Other highlights in the West Midlands include a journey on the canal and arriving by helicopter in Shrewsbury. The tour will end at Birmingham's Aston Hall on the day of the opening ceremony, 28 July.

 

The baton enters the West Midlands from England's north west region and begins with a visit to the Kidsgrove Pump Track, in Newcastle-under-Lyme, Staffordshire, on 18 July.
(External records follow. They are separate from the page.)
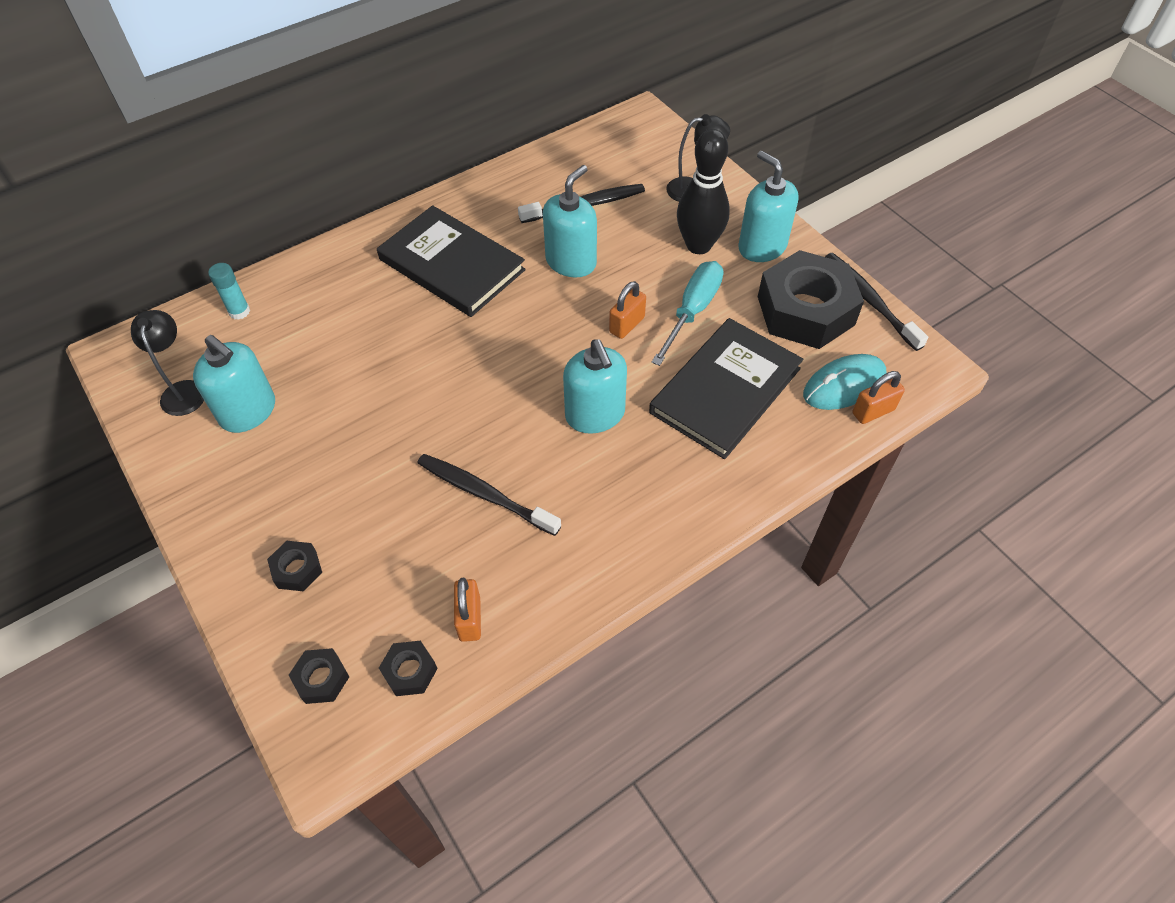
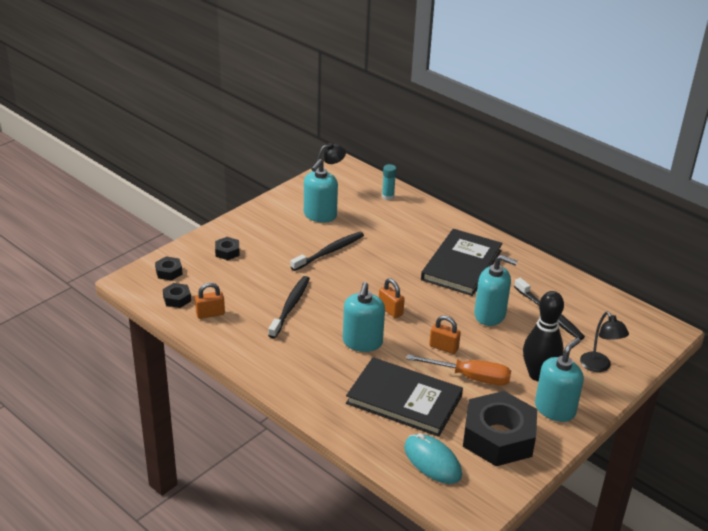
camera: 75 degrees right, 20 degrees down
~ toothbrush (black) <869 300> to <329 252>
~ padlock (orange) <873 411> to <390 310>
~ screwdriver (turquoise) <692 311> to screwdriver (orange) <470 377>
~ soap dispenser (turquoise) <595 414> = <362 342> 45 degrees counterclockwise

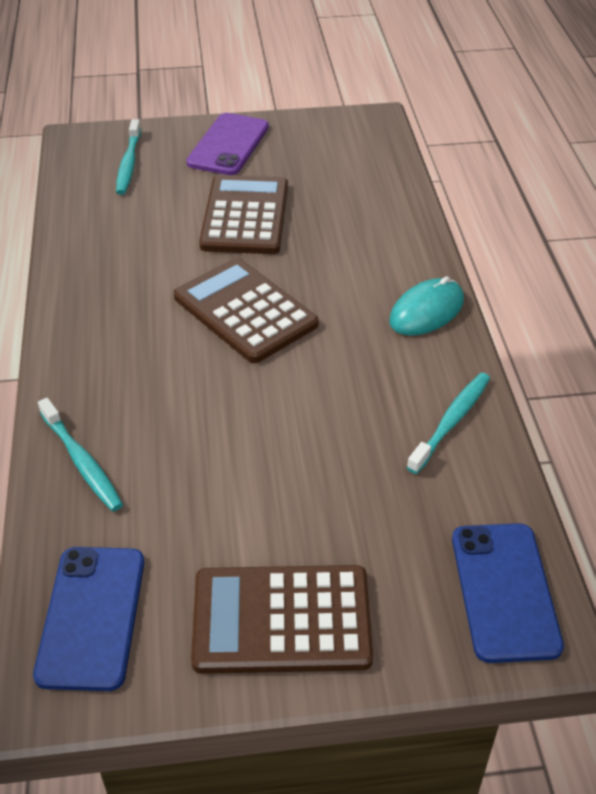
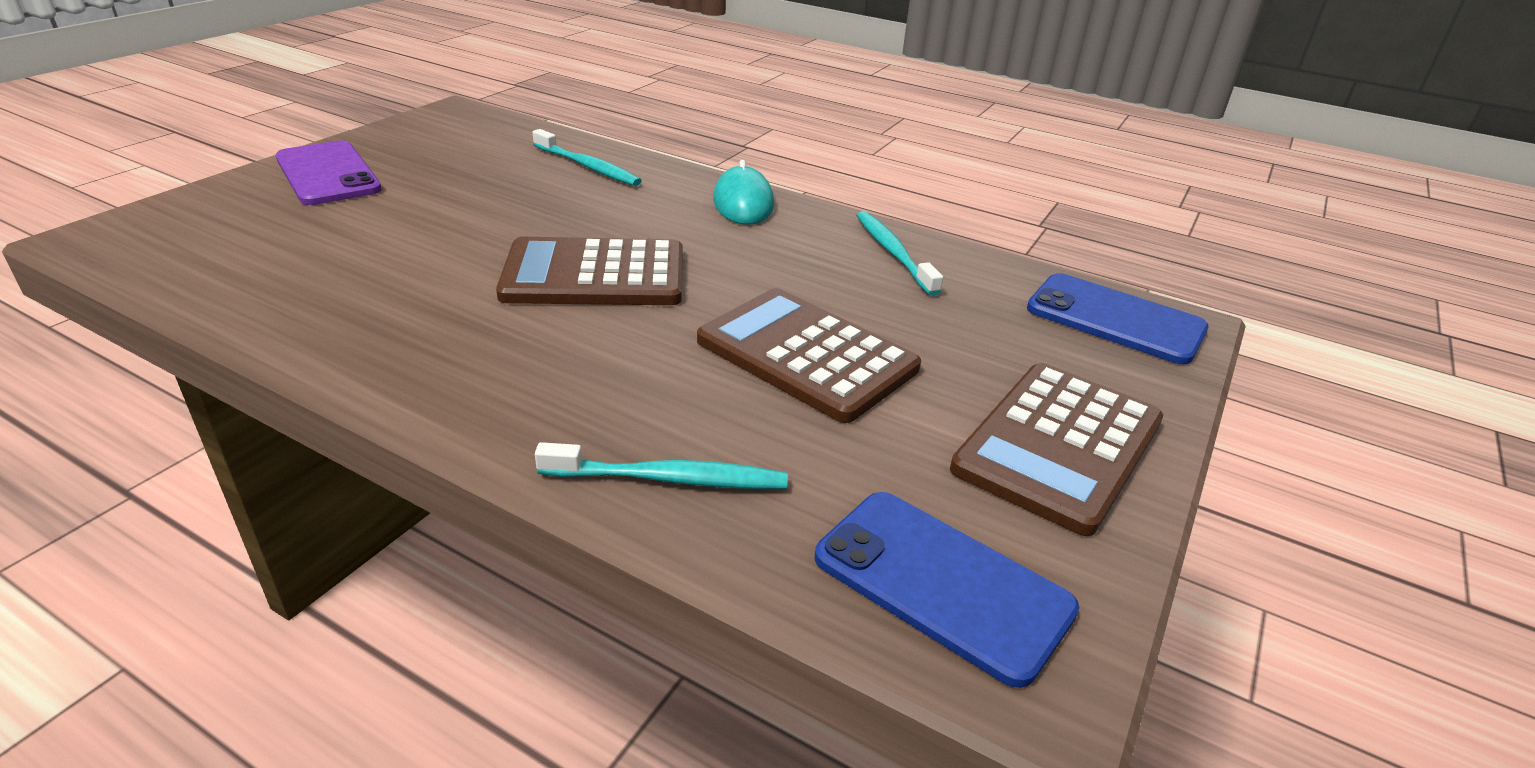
camera: 55 degrees left, 10 degrees down
~ toothbrush (turquoise) <129 163> to <587 166>
~ calculator (brown) <245 216> to <806 355>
The route will see it criss-cross the area over the next 10 days:

·         Monday 18 July -  Keele, Newcastle-under-Lyme, Kidsgrove, Stoke-on-Trent and Shrewsbury

·         Tuesday 19 July - Ironbridge, Telford, Newport, Lilleshall, Stafford, Stone, Rudyard and Leek

·         Wednesday 20 July - Uttoxeter, Burton upon Trent, Lichfield, Burntwood, Chasewater and Tamworth

·         Thursday 21 July - Bodymoor Heath, Atherstone, Market Bosworth, Nuneaton, Bedworth, Rugby and Coventry

·         Friday 22 July - Kenilworth, Whitnash, Warwick, Gaydon, Stratford-upon-Avon, Broadway, Pershore, Upton-upon-Severn, Malvern and Worcester

·         Saturday 23 July - Redditch, Bromsgrove, Kidderminster, Bridgnorth, Codsall, Rugeley, Hednesford, Cannock and Walsall

·         Sunday 24 July - Wolverhampton, Halesowen, Stourbridge, Dudley Brierley Hill

·         Monday 25 July - Oldbury, Wednesbury, Tipton, Cradley Heath, Rowley Regis, Blackheath, Bearwood, Smethwick and West Bromwich

·         Tuesday 26 July - Castle Bromwich, Fordbridge, Chelmsley Wood, Marston Green, Hampton in Arden, Meriden, Berkswell, Balsall Common, Knowle, Dorridge, Cheswick Green, Hockley Heath, Dickens Heath, Shirley and Solihull

·         Wednesday 27 & Thursday 28 July - Birmingham (full route through the host city to be announced)

One of the highlights of the baton's tour will be on 23 July when it boards Severn Valley Railway's newly repainted purple steam locomotive in Kidderminster and travels to Bridgnorth. By then, it will already have travelled by coracle on the River Severn on 19 July and on a wakeboard on the reservoir at Chasewater, Staffordshire, on 20 July.

The baton will also be taken via other modes of transport including the Bridgnorth Cliff Railway on 23 July, abseiling from Galton Bridge, Smethwick, on 25 July and boarding a boat on the Grand Union Canal on 26 July. Hundreds of baton-bearers, picked for their inspirational stories and backgrounds, will carry it on its tour around the West Midlands.

Dave Heeley, known as Blind Dave, will be among them when the baton reaches Sandwell. Having recently completed an 800-mile (1,287km) charity cycle ride from Colditz Castle to West Bromwich, he said: “Carrying the baton would be a once-in-a-lifetime opportunity."